即ち、普段の安定している精神状態が恐ろしく乱れるはずの何かが起きたという事に違いない。
「一体何があったんだ?」
「さぁ、どうしてでしょうねぇ……」
「分からないのか? もしかして昨日───」
「それより僕良い事を思いついたんです。人格を手っ取り早く消す方法です」
にへらと笑う。
「僕が死ねばいいんです。肉体が消えれば人格も消えるので、実質治療成功です! うん良い提案だ! 早速死にましょう! あ、ついでにハーツさんもどうですか!?」
「待て待て落ち着け」
「うわああああああああ迷惑かけちゃうような激重雑魚女でごめんなさいいいいいい!!!! 見捨てないでぇえええええええ!!!」
頭を抱え、泣きながら喚くリア。これはまたエランやランなどとは別ベクトルで厄介な少女だ。一応話が通じているように見えるのに、理解が出来ない。

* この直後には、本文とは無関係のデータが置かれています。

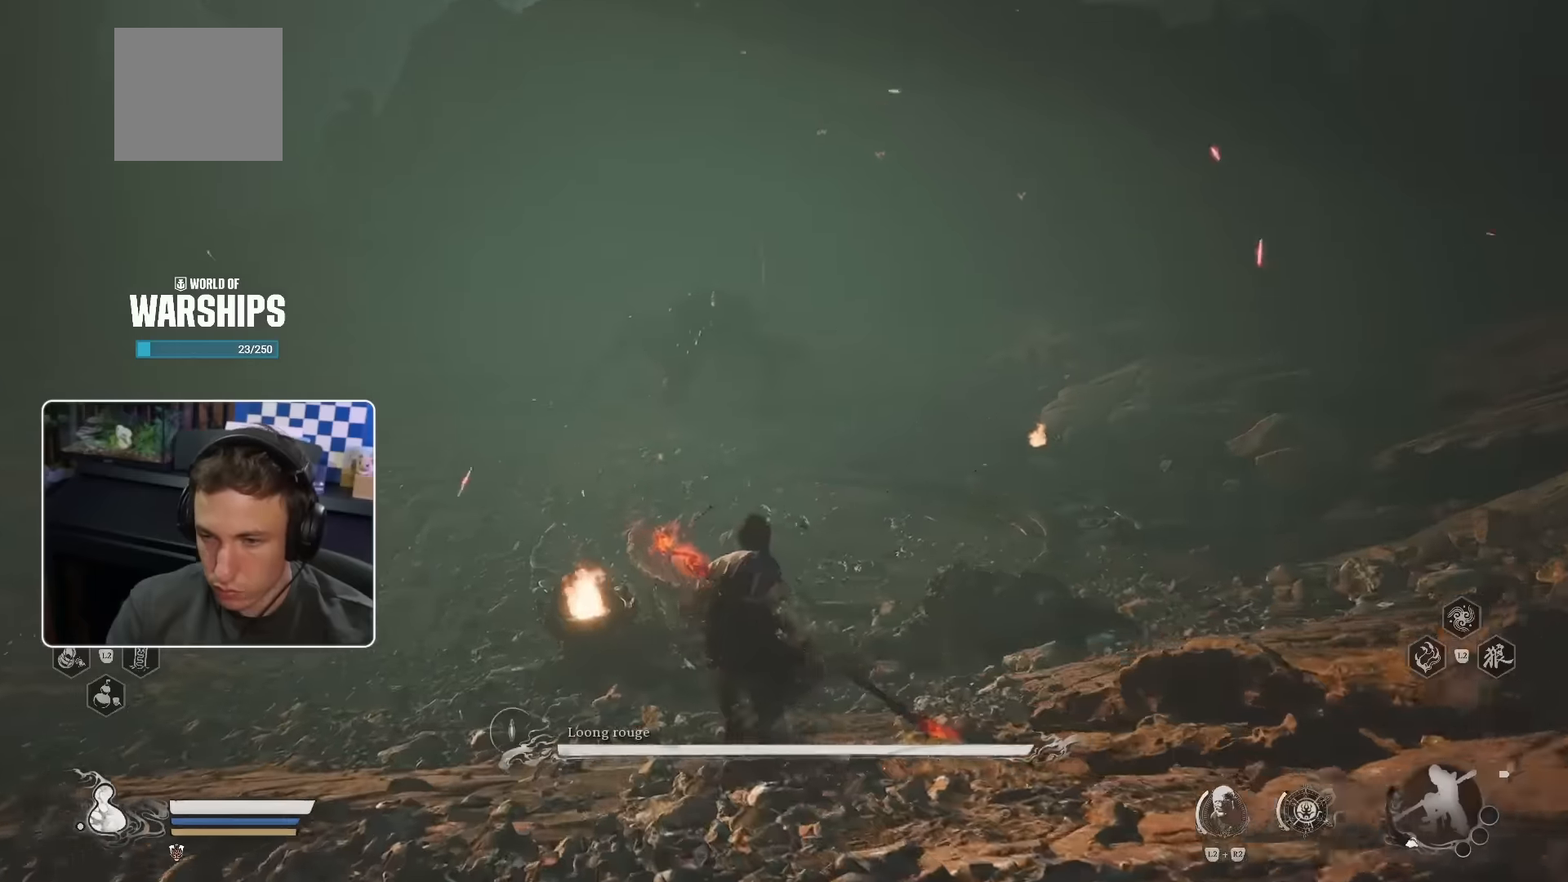
{"buttons": [], "left_stick": "up", "right_stick": "center", "events": [[434, "right_stick", "up-left"], [500, "right_stick", "center"]]}
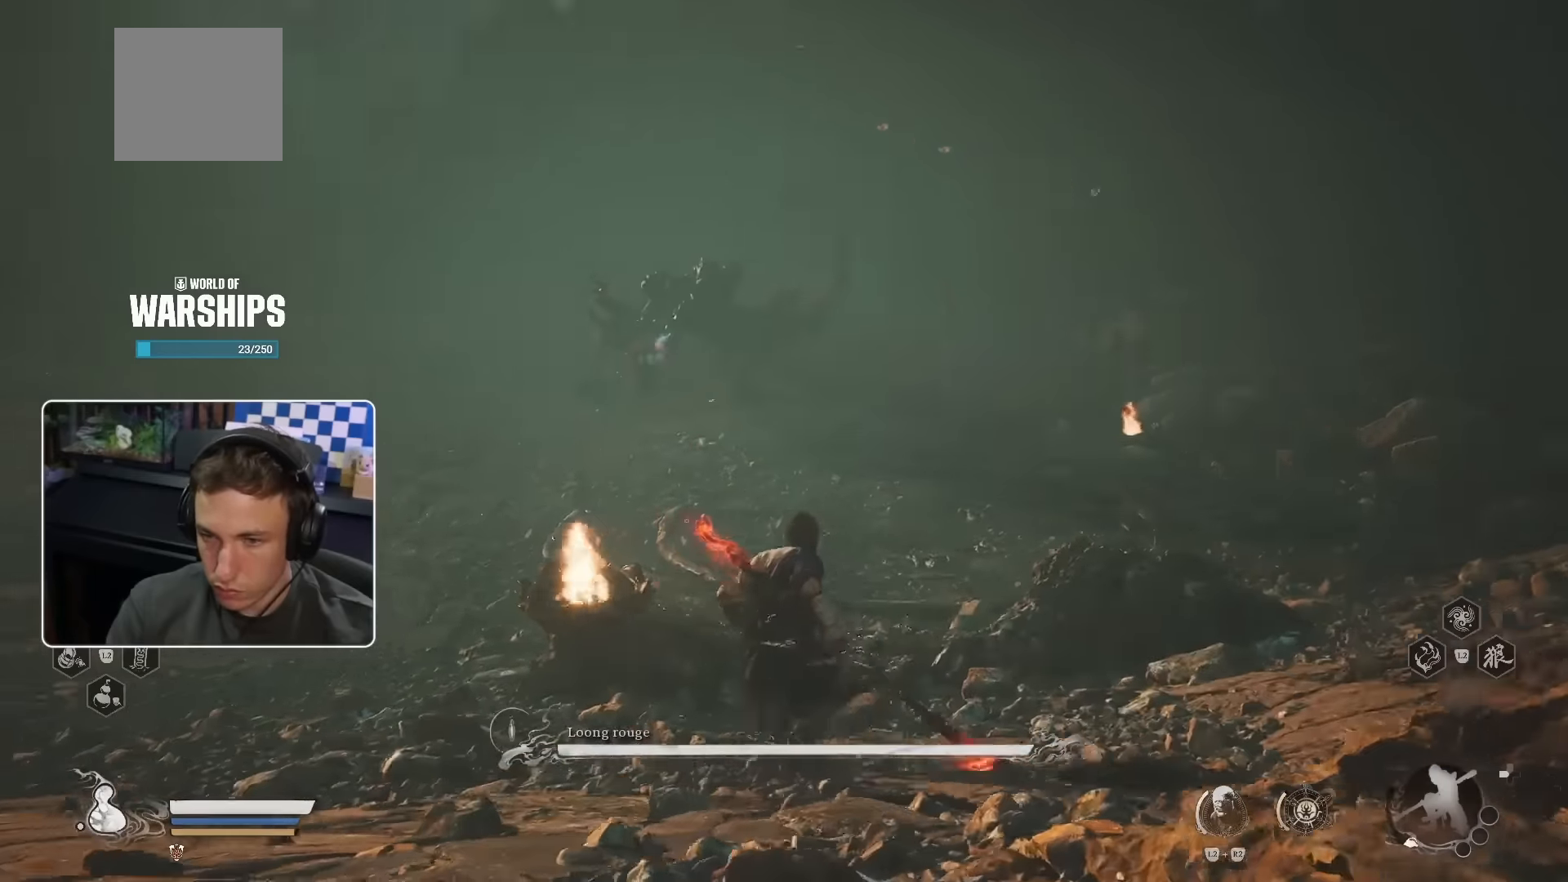
{"buttons": [], "left_stick": "up", "right_stick": "center", "events": []}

ハーツはどういう顔をしていいか分からず、思わず乾いた笑みが零れた。
彼はリアの肩に手を置くと、目線を合わせて言う。
「リア、リア。よく聞いてくれ」
「な、なんですか……?」
「死ぬ必要なんてない。確かに僕たちの目的は人格の統合にあるが、そんな方法は傷つくだけだ。君だけが苦しむ必要なんてない。だから、ゆっくり落ち着いてほしい」
「ハーツさん……!」
再び、リアの目元に涙が溜まる。
「──それはつまり、一緒に死んでくれるって事ですね!?」
「どうしてそうなる……!?」
予想外の言葉に思わず突っ込んでしまった。
「……ごめん」
敵意は感じないし、吹雪の人格のようにいきなり殺しにかかってくる様子もない。だが、このままでは対処のしようがない。
ハーツは謝りながら、リアに近づき抱きしめた。
「ふぇっ!?」
「また後で」
後ろに回された手に持っているのは、注射器──魔力に作用して意識を沈める麻酔だ。通常の麻酔とは違い肉体のどこに針を刺しても作用するのが特徴であるため、首元に突き刺し、素早く迅速に処置を完了させる。
「ぁ……」
言葉にならぬ声だけを残して、彼女の肉体から力が失われていく。
「まさか暴走した時以外で麻酔を使う事になるとは……いや、ある意味暴走か……」
独り言を呟きながら、ハーツはリアを医務室へと運んだ。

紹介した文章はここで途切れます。